W1 Mammalian cell culture Flashcards
3 main morphologies of cells
- fibroblast-like:
- attached to substrate; elongated and bipolar/multipolar; do not make tight cell-cell contacts - epithelial-like:
- attached to substrate; appear polygonal; grow to high densities; ,ale tight cell-cell contacts - lymphoblast-like:
- do not attach to substrate > grow in suspension; spherical shape
properties of primary cultures
surgically/enzymatically removed from organism > grown in suitable environment
finite life span
contain heterogenous population of cells
sub-culturing leads to generation of cell lines > immortalised primary cells
*macrophages and neurons do not divide in vitro > can only be used as primary cultures
common primary cultures
mouse embryonic fibroblasts (MEFs)
primary cortical or hipoocampal neurons (from embryonic or newborn mouse brains)
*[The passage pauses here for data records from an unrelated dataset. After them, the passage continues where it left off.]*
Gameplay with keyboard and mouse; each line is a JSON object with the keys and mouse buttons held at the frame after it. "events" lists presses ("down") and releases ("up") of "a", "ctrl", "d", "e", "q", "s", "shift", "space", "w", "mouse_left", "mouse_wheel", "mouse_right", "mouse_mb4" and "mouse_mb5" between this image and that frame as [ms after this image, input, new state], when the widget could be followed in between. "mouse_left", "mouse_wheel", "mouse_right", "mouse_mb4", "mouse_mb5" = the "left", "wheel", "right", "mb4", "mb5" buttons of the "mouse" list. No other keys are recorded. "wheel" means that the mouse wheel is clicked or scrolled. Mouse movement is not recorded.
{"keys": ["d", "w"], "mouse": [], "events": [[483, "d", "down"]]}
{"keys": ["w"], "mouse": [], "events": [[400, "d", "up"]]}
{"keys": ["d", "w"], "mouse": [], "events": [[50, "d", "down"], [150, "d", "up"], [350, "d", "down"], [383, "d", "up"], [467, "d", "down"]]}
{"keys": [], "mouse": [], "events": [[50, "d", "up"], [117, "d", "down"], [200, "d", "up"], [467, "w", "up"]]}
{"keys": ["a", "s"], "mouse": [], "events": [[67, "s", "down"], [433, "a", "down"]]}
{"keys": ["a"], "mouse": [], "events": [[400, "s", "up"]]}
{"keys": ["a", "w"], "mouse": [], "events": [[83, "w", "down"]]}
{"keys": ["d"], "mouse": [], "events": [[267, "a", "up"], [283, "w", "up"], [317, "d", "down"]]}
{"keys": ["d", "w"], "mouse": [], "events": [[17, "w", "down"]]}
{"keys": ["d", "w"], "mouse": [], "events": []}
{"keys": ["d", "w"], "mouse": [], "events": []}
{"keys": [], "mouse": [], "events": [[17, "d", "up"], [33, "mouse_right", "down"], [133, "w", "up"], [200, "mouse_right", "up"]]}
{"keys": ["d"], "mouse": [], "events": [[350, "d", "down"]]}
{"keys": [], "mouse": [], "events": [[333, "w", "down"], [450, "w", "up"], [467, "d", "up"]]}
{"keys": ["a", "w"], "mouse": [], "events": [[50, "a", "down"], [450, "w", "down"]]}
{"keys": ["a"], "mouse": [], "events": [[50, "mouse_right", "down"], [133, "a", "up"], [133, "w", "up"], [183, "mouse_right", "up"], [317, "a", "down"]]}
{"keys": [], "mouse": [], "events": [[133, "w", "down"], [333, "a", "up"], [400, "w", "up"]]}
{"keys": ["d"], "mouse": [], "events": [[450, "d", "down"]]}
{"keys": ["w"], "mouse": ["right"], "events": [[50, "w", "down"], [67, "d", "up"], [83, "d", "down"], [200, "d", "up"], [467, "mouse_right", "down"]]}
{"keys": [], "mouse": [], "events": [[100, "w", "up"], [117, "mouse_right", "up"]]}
primary glial cells (astrocytes, from embryonic or newborn mouse brains)
blood cells
characteristics of continuous cell lines
divide infinitely and grow fast > continuous culturing
easy to culture and manipulate
often aneuploid chromosome number from duplication or deletion
loss of expression of tissue-specific genes > different in phenotype to the donor tissue/cell
characteristics of adult stem cells
multipotent, oligopotent or unipotent
rare population derived from adult tissues
differentiate into limited types of progenitors and terminally differentiated cells
mainly for repair and maintenance
characteristics of embryonic stem cells
pluripotent
derived from inner cell mass of blastocyst
differentiate into cells of the three germ layers
mainly for development
methods of iPSCs derivation
viral transduction
dna-based induction
mrna transfection
recombinant proteins
definition of ectopic expression
expression of a gene product in a cell culture system that does not express this gene product naturally
(Eg: expression of a neutron-specific protein in an epithelial cell)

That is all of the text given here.